The premise of the story is Bruce Wayne, deciding to throw the might of his corporate empire behind financing a global war on crime in the form of a funded vigilante PMC (private military corporation, which is what this works out to be even if the book does a terrible job of realizing it). The tales in this volume weave around several threads, none fully realized or properly focused on, creating a disjointed narrative that suggests one of two things: either Morrison just wanted to write his usual crazy and couldn't figure out how to do it in a Batman venue, or that there are a lot of crossovers and references to other comic titles at the time that are hopelessly impossible to figure out without the proper context.

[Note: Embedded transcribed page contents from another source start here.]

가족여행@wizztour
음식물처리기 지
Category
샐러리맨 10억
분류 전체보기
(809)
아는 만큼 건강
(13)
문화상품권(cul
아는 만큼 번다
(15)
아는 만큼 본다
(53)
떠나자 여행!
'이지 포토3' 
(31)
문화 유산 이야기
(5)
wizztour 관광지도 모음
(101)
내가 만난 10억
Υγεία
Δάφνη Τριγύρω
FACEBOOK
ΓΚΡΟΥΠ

As an example of how disjointed this story is, let me point out a few of the dozens of oddities that clearly lack proper context without who knows how many other sources from this period:
Who Are These Batmen?: There are multiple Batmen in the book, only one being Bruce Wayne. One might be Dick Grayson during the period he played Batman (which I know from reading the remarkable "The Black Mirror") but it's actually not clear from any context as to which one he is. Part of the problem? None of these Batmen act like Batman. They act like hapless pawns in Morrison's convoluted tale, a common trope in his writing that I felt worked well for a team like Doom Patrol, but works miserably for a book about a control freak who dresses like a Bat and keeps tabs on the entire DC Universe, just in case. This is not that Batman....none of them are.

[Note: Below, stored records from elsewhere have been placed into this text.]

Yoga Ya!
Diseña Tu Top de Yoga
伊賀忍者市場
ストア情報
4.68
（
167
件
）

Spewing Vigilantes: Was there a non Barbara Gordon Batgirl pre New 52? Was there another Batgirl who gets all of two panels midway in the book? Was this Batwoman a lesbian pre New 52? She doesn't act like the Batwoman of other titles....Why does Gaucho betray Batman when he does, even though he was really on his side? How did he thwart the mind control of whatever it was that possessed him in the first place? What the hell is any character in this book doing? They all come off as violent, foolish crazy characters who are easily dispatched, thwarted or otherwise overcome at times by Leviathan, the super-secret Not-Smersh/Not-Hydra organization specifically invented just to serve as a foil to the plot, which is sprinkled with two unmemorable villains that proceed to engage in ridiculous, poorly explained and badly conceived plots. Note that I really felt to a certain extent that Morrison' style was faltering badly here....he was writing a Batman book that ignored Batman, making him a bit character in his own tale, while simultaneously hinting at moments of greatness but not even bothering to slow down and explain it. The book could have used a serious editorial review and rewrite. There were several tales going on here, and none of them got the justice or time they deserved, in the name of confusion, poorly represented versions of the main protagonist, and an array of nonsensical events that--while characteristically Morrison--just didn't seem to work in the context of the Batman's corner of the DC Universe.

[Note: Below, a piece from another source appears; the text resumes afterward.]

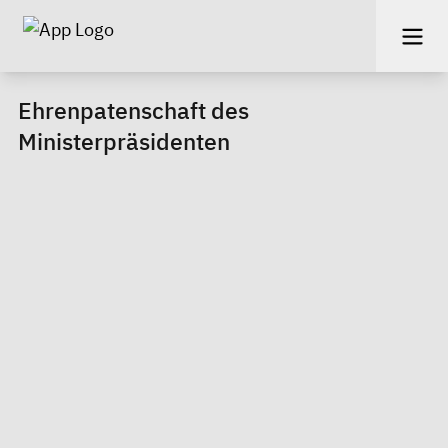
Ehrenpatenschaft des
Ministerpräsidenten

I mean...maybe the pre New 52 DC Universe was going completely nuts, but somehow I think, in the end, this is Morrison showing that his range of writing is limited to a certain roaming area, and his inability to incorporate Batman into his style ends up making the entire run feel like he shoehorned the Bat into his own limited mold. A real shame.....but I have the first post New 52 volume in this series, will be curious to see if it manages to get more focused and actually try and tell a story that can be followed without referencing dozens of obscure events and characters of the source material.
D+. I'll give it the + because Batman, Inc. had some great moments (I liked Catwoman's appearance, one of the few coherent moments of storytelling in the book), sadly hidden behind the hip tale that is so laden in self-referential material that making sense of it without countless other now out of print books is all but impossible.